Eine weitere Möglichkeit, eine Symphysenruptur zu erleiden, sind Schwangerschaften und Geburten. Eine von 600 schwangeren Frauen erleidet eine Symphysenlockerung, bei der die Schambeinhälften weiter auseinanderklaffen als üblich. Wenige Millimeter sind normal: Hormone steuern eine Lockerung von Bindegewebsstrukturen, um dem Baby den Weg nach draußen zu öffnen. Wenn der weibliche Körper sich nach der Geburt erholt, findet normalerweise eine Rückbildung statt und die Frau hat dann keinerlei Beschwerden.
Die Symphyse kann sich jedoch ausnahmsweise vor oder während der Geburt stärker als üblich vergrößern. Dann drohen dauerhafte Schmerzen im unteren Rücken, im Bereich der Leiste und der Oberschenkel. Die natürliche Rückbildung verlangsamt sich, je schlechter und weniger sich die Frau bewegen kann. Der Heilungsprozess kann sich bis zu sechs Monaten hinziehen.
In sehr seltenen Fällen (maximal 0,3 Prozent von den werdenden Müttern) kann in der letzten Phase einer Geburt eine Ruptur der Schambeinfuge eintreten. Begünstigende Faktoren einer Symphysenruptur vor oder während einer Geburt sind beispielsweise
Ob durch einen Unfall bedingt oder durch eine Geburt: Die Heilung einer Symphysensprengung ist extrem langwierig. Die Faserknorpelverbindung zwischen beiden Schambeinen ist zwar elastisch und außerordentlich robust, doch Knorpelmasse regeneriert sich kaum oder nur sehr langsam. Jede normale Belastung übt naturgemäß immer wieder Druck auf die Schambeinfuge und den Beckenring als Ganzes aus. Die Verbindung zwischen Wirbelsäule und Beinen ist instabil. Die Bewegungsmöglichkeiten sind dadurch stark eingeschränkt und jede Bewegung ist extrem schmerzhaft.
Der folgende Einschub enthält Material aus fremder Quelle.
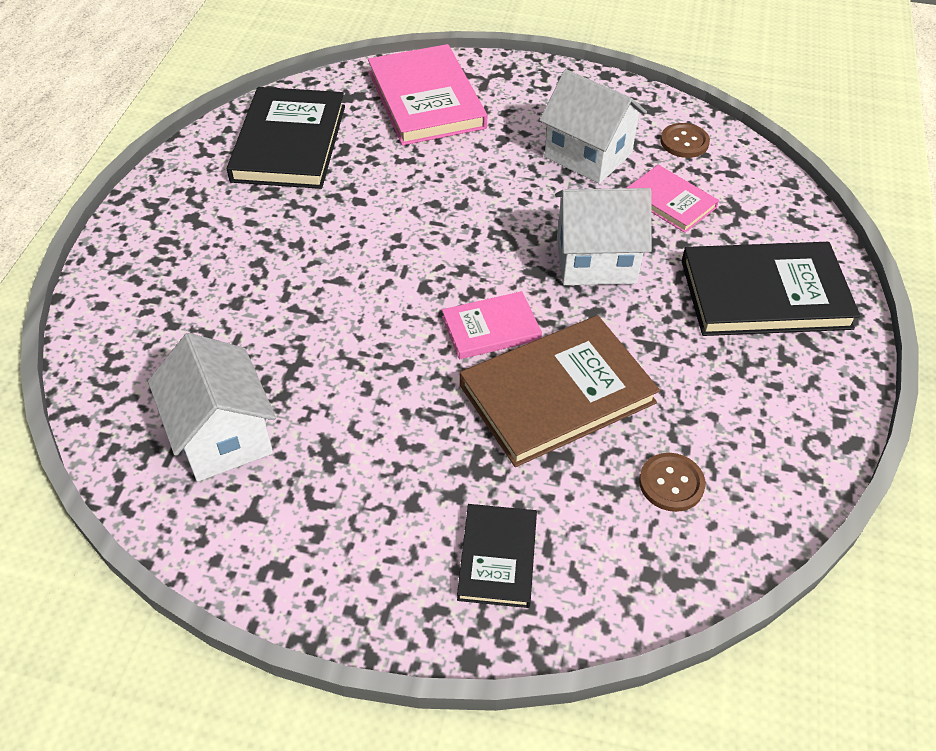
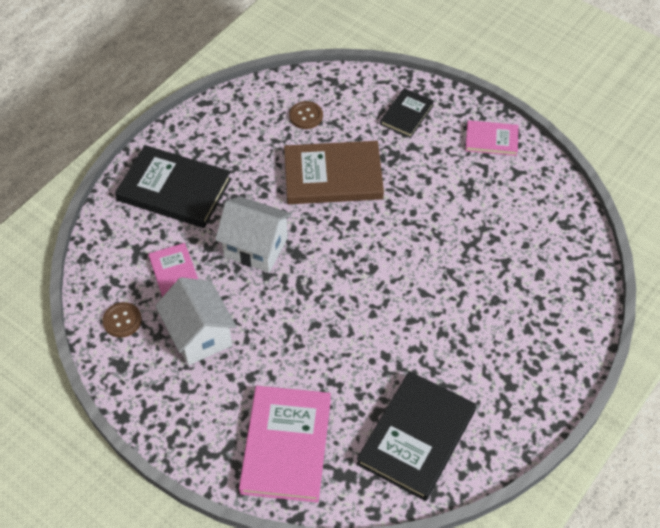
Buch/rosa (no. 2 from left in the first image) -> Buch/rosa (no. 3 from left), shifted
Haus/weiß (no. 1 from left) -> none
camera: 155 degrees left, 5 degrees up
Das ohnehin beschädigte Knorpelgewebe wird zusätzlich immer wieder strapaziert, wenn der Beckenring sich bei Belastung dehnt.
Von einer Symphysenlockerung oder -sprengung betroffene junge Mütter können oft kaum noch alleine aufstehen, stehen oder gehen. Testparameter zur Diagnose sind beispielsweise Treppensteigen, Stehen auf einem Bein, eine Seitenlage im Bett einnehmen. Ist dies nicht mehr möglich, ist ärztliche Hilfe angezeigt.
Bei Verdacht auf Symphysenlockerung oder -ruptur während einer Schwangerschaft eignet sich zur Diagnose am besten eine Kernspintomographie.
Zur Therapie einer Lockerung oder einer Ruptur nach einer Geburt werden Beckengurte und spezielle Mieder empfohlen. In besonders schmerzhaften Fällen, die nicht heilen wollen, ist ein chirurgischer Eingriff die beste Lösung.
Nach traumatischen Ereignissen (Stürzen, Unfällen) sind natürlich Röntgen und alle anderen bildgebenden Diagnoseverfahren einzusetzen. In diesen Fällen ist es wichtig, den Beckenring operativ zu schließen. Meist liegen weitere destabilisierende Frakturen im Beckenring und zahlreiche Verletzungen vor. Die Knochenbruchstücke werden aneinander befestigt, um eine Heilung zu ermöglichen. Je nach Dringlichkeit kann das Becken intern (durch Schrauben und Platten aus Metall) oder extern (mit einem sogenannten Fixateur externe, dessen Konstruktion zur Stabilisierung nach außen ragt) fixiert werden.